**EXERCISE DIRECTIONS**.
Please copy, word for word, the line that contains "index pip: (1354, 1266)" and every line after it through the end of the records, and nothing more.

[Stored records]
.....

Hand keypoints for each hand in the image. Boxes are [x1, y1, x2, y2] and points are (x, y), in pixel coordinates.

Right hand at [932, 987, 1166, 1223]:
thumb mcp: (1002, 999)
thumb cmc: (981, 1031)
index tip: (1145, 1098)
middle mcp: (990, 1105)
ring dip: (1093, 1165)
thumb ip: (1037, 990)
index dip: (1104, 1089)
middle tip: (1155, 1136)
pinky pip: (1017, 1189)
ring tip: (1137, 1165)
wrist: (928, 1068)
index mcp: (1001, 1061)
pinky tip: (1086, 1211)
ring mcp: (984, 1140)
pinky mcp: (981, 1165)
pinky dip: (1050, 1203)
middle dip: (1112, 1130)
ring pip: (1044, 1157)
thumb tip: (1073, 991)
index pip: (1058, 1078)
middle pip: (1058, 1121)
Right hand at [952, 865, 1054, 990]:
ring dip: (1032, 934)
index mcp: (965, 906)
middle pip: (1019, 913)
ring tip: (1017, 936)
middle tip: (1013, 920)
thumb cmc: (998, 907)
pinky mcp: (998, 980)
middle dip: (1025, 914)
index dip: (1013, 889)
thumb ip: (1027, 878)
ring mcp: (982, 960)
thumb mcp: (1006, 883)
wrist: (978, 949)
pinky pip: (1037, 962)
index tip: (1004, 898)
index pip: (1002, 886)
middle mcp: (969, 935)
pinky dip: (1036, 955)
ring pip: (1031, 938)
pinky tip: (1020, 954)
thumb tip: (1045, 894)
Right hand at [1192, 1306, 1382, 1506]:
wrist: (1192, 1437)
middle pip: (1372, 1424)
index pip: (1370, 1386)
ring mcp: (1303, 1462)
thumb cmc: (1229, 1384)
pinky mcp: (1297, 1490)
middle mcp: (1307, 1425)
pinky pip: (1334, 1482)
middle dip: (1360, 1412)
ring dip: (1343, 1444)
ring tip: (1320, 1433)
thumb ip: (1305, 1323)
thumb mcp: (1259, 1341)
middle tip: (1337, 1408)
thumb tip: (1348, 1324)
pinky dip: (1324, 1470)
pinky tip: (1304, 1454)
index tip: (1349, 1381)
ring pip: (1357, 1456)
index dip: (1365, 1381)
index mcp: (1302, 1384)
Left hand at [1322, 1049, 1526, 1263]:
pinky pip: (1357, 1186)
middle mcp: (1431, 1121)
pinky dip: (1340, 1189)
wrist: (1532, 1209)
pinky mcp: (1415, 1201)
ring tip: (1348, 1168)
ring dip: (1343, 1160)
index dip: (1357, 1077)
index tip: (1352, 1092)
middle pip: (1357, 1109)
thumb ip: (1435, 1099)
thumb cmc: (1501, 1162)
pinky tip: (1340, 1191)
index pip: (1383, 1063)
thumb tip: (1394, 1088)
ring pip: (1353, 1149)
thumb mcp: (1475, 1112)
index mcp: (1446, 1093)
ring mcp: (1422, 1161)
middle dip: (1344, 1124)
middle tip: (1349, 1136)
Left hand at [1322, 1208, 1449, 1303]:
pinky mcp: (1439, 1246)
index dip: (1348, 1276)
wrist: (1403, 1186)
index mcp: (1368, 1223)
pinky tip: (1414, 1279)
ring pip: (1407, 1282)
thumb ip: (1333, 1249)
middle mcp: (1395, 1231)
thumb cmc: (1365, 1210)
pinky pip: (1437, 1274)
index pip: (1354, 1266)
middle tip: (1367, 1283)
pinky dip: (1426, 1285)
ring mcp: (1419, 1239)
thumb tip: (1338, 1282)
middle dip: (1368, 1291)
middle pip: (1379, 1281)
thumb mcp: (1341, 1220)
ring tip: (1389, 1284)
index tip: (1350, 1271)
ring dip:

.....

**ANSWER TO THE EXERCISE**.
index pip: (1354, 1266)
middle tip: (1367, 1283)
pinky dip: (1426, 1285)
ring mcp: (1419, 1239)
thumb tip: (1338, 1282)
middle dip: (1368, 1291)
middle pip: (1379, 1281)
thumb mcp: (1341, 1220)
ring tip: (1389, 1284)
index tip: (1350, 1271)
ring dip:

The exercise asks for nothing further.